I raided my wife's collection of Yankee candle jars and yep, under the glass lids was quite a bit of soot or lamp black.
It works like a charm!!!!

-Doc
 
I have had British Service rifles of a much later period regulated by the best and most showed the use of lamp black in fitting metal to wood.
 
Too dangerous IMO. One slip with a kerosene lamp and up goes your house or workshop. Inletting black is much safer to use.
 
I was working for an uncle in his trucking business and got talking to a service agent who was working on the reefer unit on my truck. He was scraping soot out of the diesel exhaust pipe. Said he used it for inletting modern rifle actions.
 
My first couple builds i used a candle with a drop of oil🛢 added at the base of the wick. That works pretty good but it trys my patience. Now I use a commercial concoction that is brushed on.
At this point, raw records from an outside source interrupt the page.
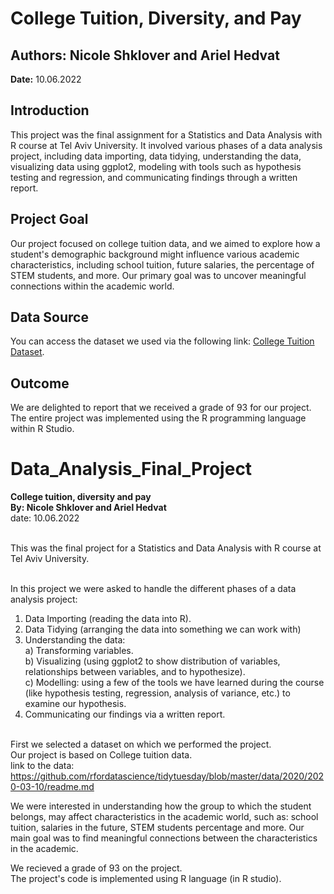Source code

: # College Tuition, Diversity, and Pay

## Authors: Nicole Shklover and Ariel Hedvat

**Date:** 10.06.2022

## Introduction

This project was the final assignment for a Statistics and Data Analysis with R course at Tel Aviv University. It involved various phases of a data analysis project, including data importing, data tidying, understanding the data, visualizing data using ggplot2, modeling with tools such as hypothesis testing and regression, and communicating findings through a written report.

## Project Goal

Our project focused on college tuition data, and we aimed to explore how a student's demographic background might influence various academic characteristics, including school tuition, future salaries, the percentage of STEM students, and more. Our primary goal was to uncover meaningful connections within the academic world.

## Data Source

You can access the dataset we used via the following link: [College Tuition Dataset](https://github.com/rfordatascience/tidytuesday/blob/master/data/2020/2020-03-10/readme.md).

## Outcome

We are delighted to report that we received a grade of 93 for our project. The entire project was implemented using the R programming language within R Studio.








# Data_Analysis_Final_Project
**College tuition, diversity and pay** <br>
**By: Nicole Shklover and Ariel Hedvat**<br>
date: 10.06.2022 <br><br>

This was the final project for a Statistics and Data Analysis with R course at Tel Aviv University. <br><br>

In this project we were asked to handle the different phases of a data analysis project:
1. Data Importing (reading the data into R).
2. Data Tidying (arranging the data into something we can work with)
3. Understanding the data: <br>
  a) Transforming variables. <br>
  b) Visualizing (using ggplot2 to show distribution of variables, relationships between variables, and to hypothesize). <br>
  c) Modelling: using a few of the tools we have learned during the course (like hypothesis testing, regression, analysis of variance, etc.) to examine our hypothesis. <br>
4. Communicating our findings via a written report. <br><br>

First we selected a dataset on which we performed the project.<br>
Our project is based on College tuition data. <br>
link to the data: https://github.com/rfordatascience/tidytuesday/blob/master/data/2020/2020-03-10/readme.md

We were interested in understanding how the group to which the student belongs, may affect characteristics in the academic world, such as: school tuition, salaries in the future, STEM students percentage and more.
Our main goal was to find meaningful connections between the characteristics in the academic.

We recieved a grade of 93 on the project.<br>
The project's code is implemented using R language (in R studio).<br><br>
I don't remember what it's called 🤔 It's much easier and faster. Messy but it cleans up easily.
 
I scraped a bunch of my wife's candle jar tops, the undersides had quite a bit of lamp black.
Added just a "touch" of olive oil and I was in business!
 
Kerosene lamps were a part of every household once. They are not as dangerous as storing black powder or traveling with 20 gallons of high octane fuel under the car at 80 miles an hour on the interstate. Too dangerous? Nonsense! Electricity is dangerous, surgery is dangerous, guns are dangerous. Etc Etc.
 
I have a friend that uses his wife's old half used lipstick containers to use foe inletting with.